[Opening EXTRACTED MATERIAL section]

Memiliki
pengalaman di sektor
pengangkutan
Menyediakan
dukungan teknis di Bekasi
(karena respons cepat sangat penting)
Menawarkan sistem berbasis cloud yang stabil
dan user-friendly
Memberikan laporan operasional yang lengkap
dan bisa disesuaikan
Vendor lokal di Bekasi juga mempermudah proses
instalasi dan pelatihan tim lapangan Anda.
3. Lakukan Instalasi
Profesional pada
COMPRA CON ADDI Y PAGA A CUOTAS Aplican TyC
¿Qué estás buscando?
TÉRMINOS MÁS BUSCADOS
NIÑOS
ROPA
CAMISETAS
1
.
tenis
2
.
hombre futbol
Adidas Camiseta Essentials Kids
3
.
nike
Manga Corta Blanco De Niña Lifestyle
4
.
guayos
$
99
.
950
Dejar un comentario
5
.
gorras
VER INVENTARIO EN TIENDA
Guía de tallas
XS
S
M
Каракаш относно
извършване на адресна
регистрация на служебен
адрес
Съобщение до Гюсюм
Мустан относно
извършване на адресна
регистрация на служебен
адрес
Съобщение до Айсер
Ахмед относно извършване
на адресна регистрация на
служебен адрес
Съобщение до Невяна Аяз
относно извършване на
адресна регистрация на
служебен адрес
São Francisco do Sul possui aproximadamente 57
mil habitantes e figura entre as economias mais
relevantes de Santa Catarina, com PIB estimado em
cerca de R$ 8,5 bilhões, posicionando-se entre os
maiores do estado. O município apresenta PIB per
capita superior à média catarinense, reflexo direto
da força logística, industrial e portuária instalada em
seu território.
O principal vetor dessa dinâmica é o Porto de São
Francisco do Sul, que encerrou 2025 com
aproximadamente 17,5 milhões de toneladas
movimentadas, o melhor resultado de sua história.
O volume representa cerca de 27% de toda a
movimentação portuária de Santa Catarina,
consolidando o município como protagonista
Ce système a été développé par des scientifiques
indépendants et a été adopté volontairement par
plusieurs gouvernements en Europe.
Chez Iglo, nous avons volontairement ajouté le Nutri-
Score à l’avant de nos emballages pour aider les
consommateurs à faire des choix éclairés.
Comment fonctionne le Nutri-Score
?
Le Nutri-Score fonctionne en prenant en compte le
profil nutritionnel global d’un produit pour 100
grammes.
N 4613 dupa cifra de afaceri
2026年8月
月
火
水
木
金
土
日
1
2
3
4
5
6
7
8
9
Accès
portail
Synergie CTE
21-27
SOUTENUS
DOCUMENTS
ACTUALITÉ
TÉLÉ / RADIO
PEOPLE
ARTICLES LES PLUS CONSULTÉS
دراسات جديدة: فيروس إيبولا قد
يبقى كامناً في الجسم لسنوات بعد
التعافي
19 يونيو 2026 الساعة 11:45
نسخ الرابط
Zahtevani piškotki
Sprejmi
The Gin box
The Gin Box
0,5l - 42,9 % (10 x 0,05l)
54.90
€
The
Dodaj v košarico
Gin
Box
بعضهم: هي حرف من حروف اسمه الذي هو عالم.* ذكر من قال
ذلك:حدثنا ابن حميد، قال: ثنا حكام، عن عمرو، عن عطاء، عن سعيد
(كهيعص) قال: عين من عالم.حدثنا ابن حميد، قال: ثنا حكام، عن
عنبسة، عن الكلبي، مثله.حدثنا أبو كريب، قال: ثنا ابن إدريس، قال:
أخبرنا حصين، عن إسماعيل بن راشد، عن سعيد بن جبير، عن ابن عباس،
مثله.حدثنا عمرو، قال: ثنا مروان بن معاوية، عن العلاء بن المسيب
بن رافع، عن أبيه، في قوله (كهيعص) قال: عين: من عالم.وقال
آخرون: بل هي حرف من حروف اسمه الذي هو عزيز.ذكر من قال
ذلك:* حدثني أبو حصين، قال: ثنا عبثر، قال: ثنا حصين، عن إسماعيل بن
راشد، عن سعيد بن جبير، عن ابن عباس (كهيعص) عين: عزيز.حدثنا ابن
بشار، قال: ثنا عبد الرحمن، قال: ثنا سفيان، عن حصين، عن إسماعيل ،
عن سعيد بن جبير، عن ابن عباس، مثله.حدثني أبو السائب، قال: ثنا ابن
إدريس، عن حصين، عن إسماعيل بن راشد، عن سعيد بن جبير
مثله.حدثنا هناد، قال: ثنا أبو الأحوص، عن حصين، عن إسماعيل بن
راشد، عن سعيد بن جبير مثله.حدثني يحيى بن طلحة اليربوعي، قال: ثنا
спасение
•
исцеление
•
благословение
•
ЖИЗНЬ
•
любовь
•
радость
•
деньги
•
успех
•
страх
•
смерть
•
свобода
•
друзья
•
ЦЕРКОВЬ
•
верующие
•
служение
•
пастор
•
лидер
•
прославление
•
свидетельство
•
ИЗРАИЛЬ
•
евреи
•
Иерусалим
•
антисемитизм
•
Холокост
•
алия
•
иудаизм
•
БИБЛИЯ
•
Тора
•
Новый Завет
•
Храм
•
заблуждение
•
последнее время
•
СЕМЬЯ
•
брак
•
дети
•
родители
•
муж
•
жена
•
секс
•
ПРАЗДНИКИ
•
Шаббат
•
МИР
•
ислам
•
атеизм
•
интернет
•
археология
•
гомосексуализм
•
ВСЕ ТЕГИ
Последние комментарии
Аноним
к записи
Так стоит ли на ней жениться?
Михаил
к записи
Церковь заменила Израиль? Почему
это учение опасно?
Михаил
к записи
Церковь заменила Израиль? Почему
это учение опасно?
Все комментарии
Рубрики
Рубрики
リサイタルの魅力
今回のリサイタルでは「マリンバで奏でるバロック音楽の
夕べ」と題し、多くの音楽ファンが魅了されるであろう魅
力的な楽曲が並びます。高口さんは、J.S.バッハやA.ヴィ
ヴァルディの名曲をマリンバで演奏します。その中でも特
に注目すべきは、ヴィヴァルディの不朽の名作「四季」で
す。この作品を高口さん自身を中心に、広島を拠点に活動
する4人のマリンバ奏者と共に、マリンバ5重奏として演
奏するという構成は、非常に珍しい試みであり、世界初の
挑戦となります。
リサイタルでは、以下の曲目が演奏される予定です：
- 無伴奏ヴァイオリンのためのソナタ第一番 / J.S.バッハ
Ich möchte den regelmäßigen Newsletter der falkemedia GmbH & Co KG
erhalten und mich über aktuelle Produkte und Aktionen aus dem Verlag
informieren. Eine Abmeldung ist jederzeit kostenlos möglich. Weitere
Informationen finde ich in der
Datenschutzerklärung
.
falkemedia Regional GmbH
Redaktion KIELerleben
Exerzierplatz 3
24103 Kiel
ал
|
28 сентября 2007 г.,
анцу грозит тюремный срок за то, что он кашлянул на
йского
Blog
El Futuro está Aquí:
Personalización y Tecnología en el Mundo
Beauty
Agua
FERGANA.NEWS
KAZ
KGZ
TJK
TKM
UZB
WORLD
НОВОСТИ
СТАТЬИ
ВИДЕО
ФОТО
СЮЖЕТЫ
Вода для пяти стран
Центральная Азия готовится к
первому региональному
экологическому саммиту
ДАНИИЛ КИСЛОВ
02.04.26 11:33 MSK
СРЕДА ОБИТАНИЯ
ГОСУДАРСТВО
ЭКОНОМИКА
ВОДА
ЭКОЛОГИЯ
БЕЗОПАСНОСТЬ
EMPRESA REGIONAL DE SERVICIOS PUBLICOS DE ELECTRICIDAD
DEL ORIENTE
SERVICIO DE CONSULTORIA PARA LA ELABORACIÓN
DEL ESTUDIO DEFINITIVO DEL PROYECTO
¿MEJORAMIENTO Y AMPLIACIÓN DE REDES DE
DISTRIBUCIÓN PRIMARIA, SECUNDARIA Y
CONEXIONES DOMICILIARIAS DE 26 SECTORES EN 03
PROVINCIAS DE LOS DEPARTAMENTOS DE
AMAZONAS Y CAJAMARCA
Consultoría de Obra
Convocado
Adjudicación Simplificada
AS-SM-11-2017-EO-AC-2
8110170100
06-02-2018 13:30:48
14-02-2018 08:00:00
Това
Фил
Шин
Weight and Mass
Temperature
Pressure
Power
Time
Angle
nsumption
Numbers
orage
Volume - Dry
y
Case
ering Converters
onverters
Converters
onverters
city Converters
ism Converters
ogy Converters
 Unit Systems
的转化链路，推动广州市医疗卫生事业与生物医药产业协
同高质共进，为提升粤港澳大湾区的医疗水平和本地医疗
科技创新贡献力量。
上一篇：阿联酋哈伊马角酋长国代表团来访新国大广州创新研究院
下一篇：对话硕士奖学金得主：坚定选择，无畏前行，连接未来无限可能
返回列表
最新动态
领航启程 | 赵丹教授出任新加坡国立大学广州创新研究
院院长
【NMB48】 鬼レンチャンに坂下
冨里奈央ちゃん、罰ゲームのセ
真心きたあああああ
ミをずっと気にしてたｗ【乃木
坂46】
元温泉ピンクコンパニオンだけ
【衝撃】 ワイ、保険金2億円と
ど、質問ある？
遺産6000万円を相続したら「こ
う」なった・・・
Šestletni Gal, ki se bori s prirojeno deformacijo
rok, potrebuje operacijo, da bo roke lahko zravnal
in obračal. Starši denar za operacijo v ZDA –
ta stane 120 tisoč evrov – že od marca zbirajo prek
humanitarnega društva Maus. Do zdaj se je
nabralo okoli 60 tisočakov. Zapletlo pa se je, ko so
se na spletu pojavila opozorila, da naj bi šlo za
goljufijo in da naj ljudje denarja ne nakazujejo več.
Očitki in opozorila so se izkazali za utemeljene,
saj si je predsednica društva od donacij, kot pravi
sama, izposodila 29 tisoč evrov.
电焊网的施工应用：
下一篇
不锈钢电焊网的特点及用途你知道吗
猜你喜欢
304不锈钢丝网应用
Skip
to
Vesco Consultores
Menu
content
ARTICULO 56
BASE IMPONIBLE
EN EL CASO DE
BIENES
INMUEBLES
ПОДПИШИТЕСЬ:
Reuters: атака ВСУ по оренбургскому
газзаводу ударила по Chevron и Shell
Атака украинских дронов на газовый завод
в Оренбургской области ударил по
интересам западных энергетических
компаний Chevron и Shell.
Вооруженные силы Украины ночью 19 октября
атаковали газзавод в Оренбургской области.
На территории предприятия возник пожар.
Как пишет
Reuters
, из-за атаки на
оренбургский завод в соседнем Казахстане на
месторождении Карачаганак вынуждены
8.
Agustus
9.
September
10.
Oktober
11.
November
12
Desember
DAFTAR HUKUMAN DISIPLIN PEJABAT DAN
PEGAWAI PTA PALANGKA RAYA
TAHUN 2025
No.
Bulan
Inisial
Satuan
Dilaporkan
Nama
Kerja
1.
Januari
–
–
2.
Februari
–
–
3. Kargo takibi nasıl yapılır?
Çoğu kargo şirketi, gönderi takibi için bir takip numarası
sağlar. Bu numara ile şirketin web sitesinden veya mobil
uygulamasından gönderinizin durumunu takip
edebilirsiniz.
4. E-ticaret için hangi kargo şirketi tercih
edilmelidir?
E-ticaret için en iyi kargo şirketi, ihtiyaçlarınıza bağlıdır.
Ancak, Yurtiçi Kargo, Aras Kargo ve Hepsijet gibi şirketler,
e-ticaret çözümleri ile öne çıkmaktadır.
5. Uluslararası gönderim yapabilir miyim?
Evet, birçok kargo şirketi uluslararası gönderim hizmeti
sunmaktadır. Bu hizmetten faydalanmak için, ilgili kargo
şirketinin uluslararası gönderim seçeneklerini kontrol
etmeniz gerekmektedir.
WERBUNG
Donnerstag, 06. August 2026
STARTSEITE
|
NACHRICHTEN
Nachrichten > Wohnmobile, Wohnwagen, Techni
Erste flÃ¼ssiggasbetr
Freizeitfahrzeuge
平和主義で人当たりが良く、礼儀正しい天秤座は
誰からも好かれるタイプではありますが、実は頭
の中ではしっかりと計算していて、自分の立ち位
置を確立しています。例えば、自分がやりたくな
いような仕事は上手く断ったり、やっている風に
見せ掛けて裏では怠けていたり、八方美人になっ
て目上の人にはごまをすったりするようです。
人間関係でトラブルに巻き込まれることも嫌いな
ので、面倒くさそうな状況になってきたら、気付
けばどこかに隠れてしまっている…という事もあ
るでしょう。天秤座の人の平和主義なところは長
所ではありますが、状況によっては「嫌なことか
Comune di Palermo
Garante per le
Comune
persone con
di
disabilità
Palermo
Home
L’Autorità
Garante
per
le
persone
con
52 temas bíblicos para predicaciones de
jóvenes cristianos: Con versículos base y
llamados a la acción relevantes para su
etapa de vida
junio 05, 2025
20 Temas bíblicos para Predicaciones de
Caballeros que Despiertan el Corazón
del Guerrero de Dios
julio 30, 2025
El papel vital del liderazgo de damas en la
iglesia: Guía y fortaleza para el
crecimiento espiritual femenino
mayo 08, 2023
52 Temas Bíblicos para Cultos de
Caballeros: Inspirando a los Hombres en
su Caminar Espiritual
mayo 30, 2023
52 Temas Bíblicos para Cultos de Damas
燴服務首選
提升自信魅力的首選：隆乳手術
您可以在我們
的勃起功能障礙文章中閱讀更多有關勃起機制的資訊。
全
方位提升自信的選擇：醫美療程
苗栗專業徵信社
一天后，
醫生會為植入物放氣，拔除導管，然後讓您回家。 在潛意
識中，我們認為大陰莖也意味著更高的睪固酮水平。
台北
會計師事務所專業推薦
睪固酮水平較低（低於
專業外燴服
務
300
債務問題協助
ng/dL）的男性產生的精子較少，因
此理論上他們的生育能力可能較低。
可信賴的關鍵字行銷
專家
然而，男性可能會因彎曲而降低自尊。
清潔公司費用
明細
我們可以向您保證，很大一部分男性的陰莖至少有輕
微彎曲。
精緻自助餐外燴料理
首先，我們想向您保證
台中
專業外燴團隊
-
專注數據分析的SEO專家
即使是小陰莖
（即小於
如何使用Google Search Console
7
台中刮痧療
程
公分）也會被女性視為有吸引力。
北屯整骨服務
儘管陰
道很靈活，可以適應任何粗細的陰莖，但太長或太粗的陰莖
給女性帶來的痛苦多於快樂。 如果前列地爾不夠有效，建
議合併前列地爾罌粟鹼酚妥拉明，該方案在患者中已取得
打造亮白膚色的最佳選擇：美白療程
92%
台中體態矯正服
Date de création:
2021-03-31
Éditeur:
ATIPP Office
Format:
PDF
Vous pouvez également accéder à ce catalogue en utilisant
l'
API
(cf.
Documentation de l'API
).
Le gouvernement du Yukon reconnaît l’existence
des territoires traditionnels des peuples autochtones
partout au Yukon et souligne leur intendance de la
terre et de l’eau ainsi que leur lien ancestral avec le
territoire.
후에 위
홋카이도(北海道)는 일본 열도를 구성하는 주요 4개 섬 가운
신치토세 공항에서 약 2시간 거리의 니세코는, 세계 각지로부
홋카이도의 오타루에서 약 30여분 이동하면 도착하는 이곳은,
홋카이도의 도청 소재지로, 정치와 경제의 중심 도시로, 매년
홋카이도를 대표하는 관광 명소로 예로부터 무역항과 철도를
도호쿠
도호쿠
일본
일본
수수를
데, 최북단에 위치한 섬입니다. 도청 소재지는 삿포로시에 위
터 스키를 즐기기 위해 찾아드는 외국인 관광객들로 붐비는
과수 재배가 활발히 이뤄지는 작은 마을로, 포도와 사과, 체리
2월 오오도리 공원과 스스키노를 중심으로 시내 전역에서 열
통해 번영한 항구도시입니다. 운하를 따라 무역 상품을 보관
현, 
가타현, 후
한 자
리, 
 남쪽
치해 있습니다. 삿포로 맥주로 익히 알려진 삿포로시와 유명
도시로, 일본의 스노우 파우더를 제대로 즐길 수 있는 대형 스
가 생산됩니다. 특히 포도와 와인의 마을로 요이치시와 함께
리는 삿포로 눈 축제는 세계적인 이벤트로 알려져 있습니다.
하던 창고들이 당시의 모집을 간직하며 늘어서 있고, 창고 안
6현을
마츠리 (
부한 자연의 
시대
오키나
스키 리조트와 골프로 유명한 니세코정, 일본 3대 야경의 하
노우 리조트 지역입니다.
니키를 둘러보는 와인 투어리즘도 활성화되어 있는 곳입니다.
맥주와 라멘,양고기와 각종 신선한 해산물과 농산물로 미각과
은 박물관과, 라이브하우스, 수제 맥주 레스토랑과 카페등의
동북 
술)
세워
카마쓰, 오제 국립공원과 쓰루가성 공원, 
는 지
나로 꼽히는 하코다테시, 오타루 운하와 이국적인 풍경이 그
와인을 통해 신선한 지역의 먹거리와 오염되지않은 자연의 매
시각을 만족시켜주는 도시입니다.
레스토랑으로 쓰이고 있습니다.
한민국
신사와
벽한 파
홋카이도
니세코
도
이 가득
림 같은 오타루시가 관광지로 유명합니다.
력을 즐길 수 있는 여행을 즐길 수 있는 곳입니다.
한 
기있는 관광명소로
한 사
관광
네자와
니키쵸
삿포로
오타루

[Closing EXTRACTED MATERIAL section]

Reproduce the records word for word, starting at the very first line and ending at the line that contains "COMPRA CON ADDI Y PAGA A CUOTAS Aplican TyC", with both ends included.

Memiliki
pengalaman di sektor
pengangkutan
Menyediakan
dukungan teknis di Bekasi
(karena respons cepat sangat penting)
Menawarkan sistem berbasis cloud yang stabil
dan user-friendly
Memberikan laporan operasional yang lengkap
dan bisa disesuaikan
Vendor lokal di Bekasi juga mempermudah proses
instalasi dan pelatihan tim lapangan Anda.
3. Lakukan Instalasi
Profesional pada
COMPRA CON ADDI Y PAGA A CUOTAS Aplican TyC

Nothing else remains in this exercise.